**Rendered images with their source text**
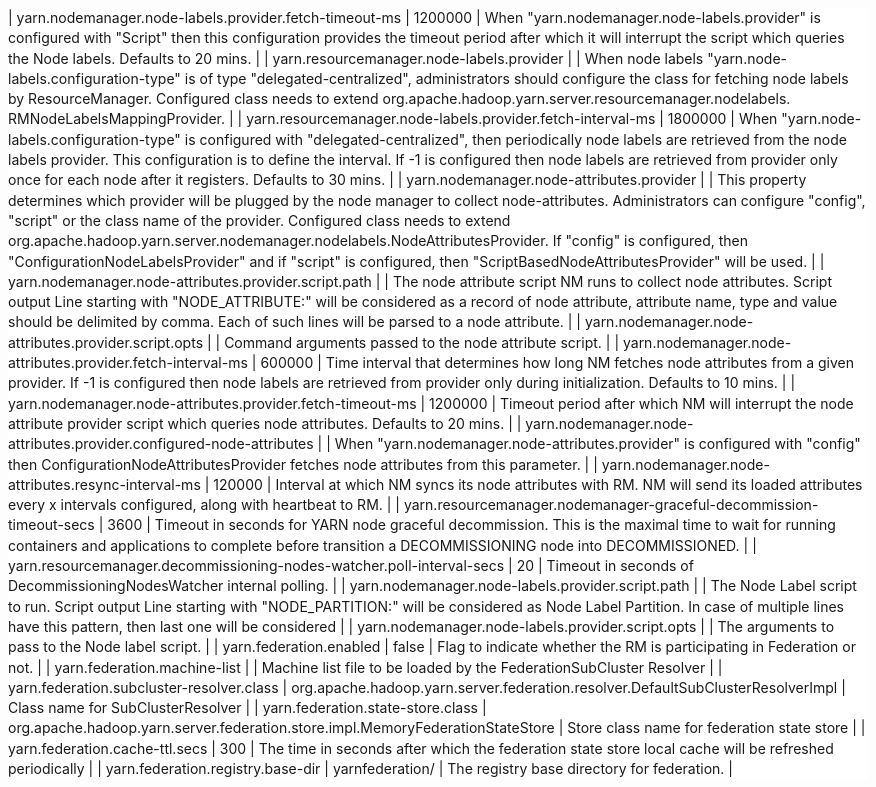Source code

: | yarn.nodemanager.node-labels.provider.fetch-timeout-ms       | 1200000                                                      | When "yarn.nodemanager.node-labels.provider" is configured with "Script" then this configuration provides the timeout period after which it will interrupt the script which queries the Node labels. Defaults to 20 mins. |
| yarn.resourcemanager.node-labels.provider                    |                                                              | When node labels "yarn.node-labels.configuration-type" is of type "delegated-centralized", administrators should configure the class for fetching node labels by ResourceManager. Configured class needs to extend org.apache.hadoop.yarn.server.resourcemanager.nodelabels. RMNodeLabelsMappingProvider. |
| yarn.resourcemanager.node-labels.provider.fetch-interval-ms  | 1800000                                                      | When "yarn.node-labels.configuration-type" is configured with "delegated-centralized", then periodically node labels are retrieved from the node labels provider. This configuration is to define the interval. If -1 is configured then node labels are retrieved from provider only once for each node after it registers. Defaults to 30 mins. |
| yarn.nodemanager.node-attributes.provider                    |                                                              | This property determines which provider will be plugged by the node manager to collect node-attributes. Administrators can configure "config", "script" or the class name of the provider. Configured class needs to extend org.apache.hadoop.yarn.server.nodemanager.nodelabels.NodeAttributesProvider. If "config" is configured, then "ConfigurationNodeLabelsProvider" and if "script" is configured, then "ScriptBasedNodeAttributesProvider" will be used. |
| yarn.nodemanager.node-attributes.provider.script.path        |                                                              | The node attribute script NM runs to collect node attributes. Script output Line starting with "NODE_ATTRIBUTE:" will be considered as a record of node attribute, attribute name, type and value should be delimited by comma. Each of such lines will be parsed to a node attribute. |
| yarn.nodemanager.node-attributes.provider.script.opts        |                                                              | Command arguments passed to the node attribute script.       |
| yarn.nodemanager.node-attributes.provider.fetch-interval-ms  | 600000                                                       | Time interval that determines how long NM fetches node attributes from a given provider. If -1 is configured then node labels are retrieved from provider only during initialization. Defaults to 10 mins. |
| yarn.nodemanager.node-attributes.provider.fetch-timeout-ms   | 1200000                                                      | Timeout period after which NM will interrupt the node attribute provider script which queries node attributes. Defaults to 20 mins. |
| yarn.nodemanager.node-attributes.provider.configured-node-attributes |                                                              | When "yarn.nodemanager.node-attributes.provider" is configured with "config" then ConfigurationNodeAttributesProvider fetches node attributes from this parameter. |
| yarn.nodemanager.node-attributes.resync-interval-ms          | 120000                                                       | Interval at which NM syncs its node attributes with RM. NM will send its loaded attributes every x intervals configured, along with heartbeat to RM. |
| yarn.resourcemanager.nodemanager-graceful-decommission-timeout-secs | 3600                                                         | Timeout in seconds for YARN node graceful decommission. This is the maximal time to wait for running containers and applications to complete before transition a DECOMMISSIONING node into DECOMMISSIONED. |
| yarn.resourcemanager.decommissioning-nodes-watcher.poll-interval-secs | 20                                                           | Timeout in seconds of DecommissioningNodesWatcher internal polling. |
| yarn.nodemanager.node-labels.provider.script.path            |                                                              | The Node Label script to run. Script output Line starting with "NODE_PARTITION:" will be considered as Node Label Partition. In case of multiple lines have this pattern, then last one will be considered |
| yarn.nodemanager.node-labels.provider.script.opts            |                                                              | The arguments to pass to the Node label script.              |
| yarn.federation.enabled                                      | false                                                        | Flag to indicate whether the RM is participating in Federation or not. |
| yarn.federation.machine-list                                 |                                                              | Machine list file to be loaded by the FederationSubCluster Resolver |
| yarn.federation.subcluster-resolver.class                    | org.apache.hadoop.yarn.server.federation.resolver.DefaultSubClusterResolverImpl | Class name for SubClusterResolver                            |
| yarn.federation.state-store.class                            | org.apache.hadoop.yarn.server.federation.store.impl.MemoryFederationStateStore | Store class name for federation state store                  |
| yarn.federation.cache-ttl.secs                               | 300                                                          | The time in seconds after which the federation state store local cache will be refreshed periodically |
| yarn.federation.registry.base-dir                            | yarnfederation/                                              | The registry base directory for federation.                  |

**What you have to do**
Transcribe the source text of all the data above line for line without changing anything, and leave the pictures out of your answer.

**Solution to this exercise**
Source code

: | yarn.nodemanager.node-labels.provider.fetch-timeout-ms       | 1200000                                                      | When "yarn.nodemanager.node-labels.provider" is configured with "Script" then this configuration provides the timeout period after which it will interrupt the script which queries the Node labels. Defaults to 20 mins. |
| yarn.resourcemanager.node-labels.provider                    |                                                              | When node labels "yarn.node-labels.configuration-type" is of type "delegated-centralized", administrators should configure the class for fetching node labels by ResourceManager. Configured class needs to extend org.apache.hadoop.yarn.server.resourcemanager.nodelabels. RMNodeLabelsMappingProvider. |
| yarn.resourcemanager.node-labels.provider.fetch-interval-ms  | 1800000                                                      | When "yarn.node-labels.configuration-type" is configured with "delegated-centralized", then periodically node labels are retrieved from the node labels provider. This configuration is to define the interval. If -1 is configured then node labels are retrieved from provider only once for each node after it registers. Defaults to 30 mins. |
| yarn.nodemanager.node-attributes.provider                    |                                                              | This property determines which provider will be plugged by the node manager to collect node-attributes. Administrators can configure "config", "script" or the class name of the provider. Configured class needs to extend org.apache.hadoop.yarn.server.nodemanager.nodelabels.NodeAttributesProvider. If "config" is configured, then "ConfigurationNodeLabelsProvider" and if "script" is configured, then "ScriptBasedNodeAttributesProvider" will be used. |
| yarn.nodemanager.node-attributes.provider.script.path        |                                                              | The node attribute script NM runs to collect node attributes. Script output Line starting with "NODE_ATTRIBUTE:" will be considered as a record of node attribute, attribute name, type and value should be delimited by comma. Each of such lines will be parsed to a node attribute. |
| yarn.nodemanager.node-attributes.provider.script.opts        |                                                              | Command arguments passed to the node attribute script.       |
| yarn.nodemanager.node-attributes.provider.fetch-interval-ms  | 600000                                                       | Time interval that determines how long NM fetches node attributes from a given provider. If -1 is configured then node labels are retrieved from provider only during initialization. Defaults to 10 mins. |
| yarn.nodemanager.node-attributes.provider.fetch-timeout-ms   | 1200000                                                      | Timeout period after which NM will interrupt the node attribute provider script which queries node attributes. Defaults to 20 mins. |
| yarn.nodemanager.node-attributes.provider.configured-node-attributes |                                                              | When "yarn.nodemanager.node-attributes.provider" is configured with "config" then ConfigurationNodeAttributesProvider fetches node attributes from this parameter. |
| yarn.nodemanager.node-attributes.resync-interval-ms          | 120000                                                       | Interval at which NM syncs its node attributes with RM. NM will send its loaded attributes every x intervals configured, along with heartbeat to RM. |
| yarn.resourcemanager.nodemanager-graceful-decommission-timeout-secs | 3600                                                         | Timeout in seconds for YARN node graceful decommission. This is the maximal time to wait for running containers and applications to complete before transition a DECOMMISSIONING node into DECOMMISSIONED. |
| yarn.resourcemanager.decommissioning-nodes-watcher.poll-interval-secs | 20                                                           | Timeout in seconds of DecommissioningNodesWatcher internal polling. |
| yarn.nodemanager.node-labels.provider.script.path            |                                                              | The Node Label script to run. Script output Line starting with "NODE_PARTITION:" will be considered as Node Label Partition. In case of multiple lines have this pattern, then last one will be considered |
| yarn.nodemanager.node-labels.provider.script.opts            |                                                              | The arguments to pass to the Node label script.              |
| yarn.federation.enabled                                      | false                                                        | Flag to indicate whether the RM is participating in Federation or not. |
| yarn.federation.machine-list                                 |                                                              | Machine list file to be loaded by the FederationSubCluster Resolver |
| yarn.federation.subcluster-resolver.class                    | org.apache.hadoop.yarn.server.federation.resolver.DefaultSubClusterResolverImpl | Class name for SubClusterResolver                            |
| yarn.federation.state-store.class                            | org.apache.hadoop.yarn.server.federation.store.impl.MemoryFederationStateStore | Store class name for federation state store                  |
| yarn.federation.cache-ttl.secs                               | 300                                                          | The time in seconds after which the federation state store local cache will be refreshed periodically |
| yarn.federation.registry.base-dir                            | yarnfederation/                                              | The registry base directory for federation.                  |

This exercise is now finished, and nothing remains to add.